We have "web app as a service" offering. And right now each app has its Redis which stores session data.

Is it secure if we use one redis cluster for all clients using this app. To be clear not users of a single app, multiple different apps used by multiple users.

EDIT: I should not use cluster term here. The basic idea is that I want to use single cluster for session store for multiple different web apps that are independent one from another.

Similar like we use database for multiple independent databases.

2 Answers 2


Is it secure if we use one redis cluster for all clients using this app

The cluster will get you:

  • The ability to automatically split your dataset among multiple nodes.

  • The ability to continue operations when a subset of the nodes are experiencing failures or are unable to communicate with the rest of the cluster.

This makes the risk related to availability from CIA triad less. But, if the vulnerability/weakness exists with the application operating on database cluster or If the port accepting connection for redis is out in open, then the database consisting the data of multiple user for separate application may compromise.

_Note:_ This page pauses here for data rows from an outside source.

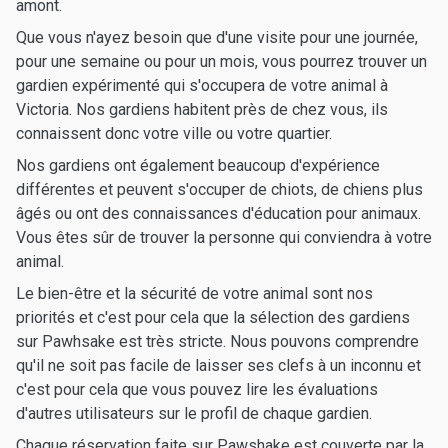
amont.
Que vous n'ayez besoin que d'une visite pour une journée,
pour une semaine ou pour un mois, vous pourrez trouver un
gardien expérimenté qui s'occupera de votre animal à
Victoria. Nos gardiens habitent près de chez vous, ils
connaissent donc votre ville ou votre quartier.
Nos gardiens ont également beaucoup d'expérience
différentes et peuvent s'occuper de chiots, de chiens plus
âgés ou ont des connaissances d'éducation pour animaux.
Vous êtes sûr de trouver la personne qui conviendra à votre
animal.
Le bien-être et la sécurité de votre animal sont nos
priorités et c'est pour cela que la sélection des gardiens
sur Pawhsake est très stricte. Nous pouvons comprendre
qu'il ne soit pas facile de laisser ses clefs à un inconnu et
c'est pour cela que vous pouvez lire les évaluations
d'autres utilisateurs sur le profil de chaque gardien.
Chaque réservation faite sur Pawshake est couverte par la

Also make sure you follow security advisory for the scaling, for example, if you are using twitter's nutcracker for horizontal scaling, make sure you go through security advisory.

  • I should remove "cluster" word from my question. I will edit my question.
    – titus
    Commented Jul 20, 2020 at 8:22

Such a configuration would only be as secure as the least secure webapp connecting to the Redis server.

Redis primarily runs as a single-threaded server operating with a bunch of "databases" that effectively act as namespaces to perform separation of data such that keys don't collide. Unfortunately for us, these namespaces don't give us any ability to control who can access them so anyone who can access one namespace can access all of them.

Therefore, any application can see any other application's full Redis state (the KEYS command can help here) so long as they're on the same cluster/server. As such, you will always be mixing states of differing applications even if you're using different databases and other key-naming best practices.

Assuming all of the applications are perfect, then you should be fine to do this. Applications themselves probably won't poke into other applications' states and won't (accidentally) clobber each other's states or in-cache data.

However, we can't assume applications are perfect. If any of the applications connected to that server get compromised, an attacker can (potentially easily) dump all keys for the current namespace, dump other namespaces, and effectively read whatever they want. It's relatively unlikely that an attacker will know to do this, but it's better not to find out.

For security (and performance), it's often better to run a dedicated Redis instance per application. Redis is light enough that such a configuration shouldn't be too much of a load on any given server infrastructure.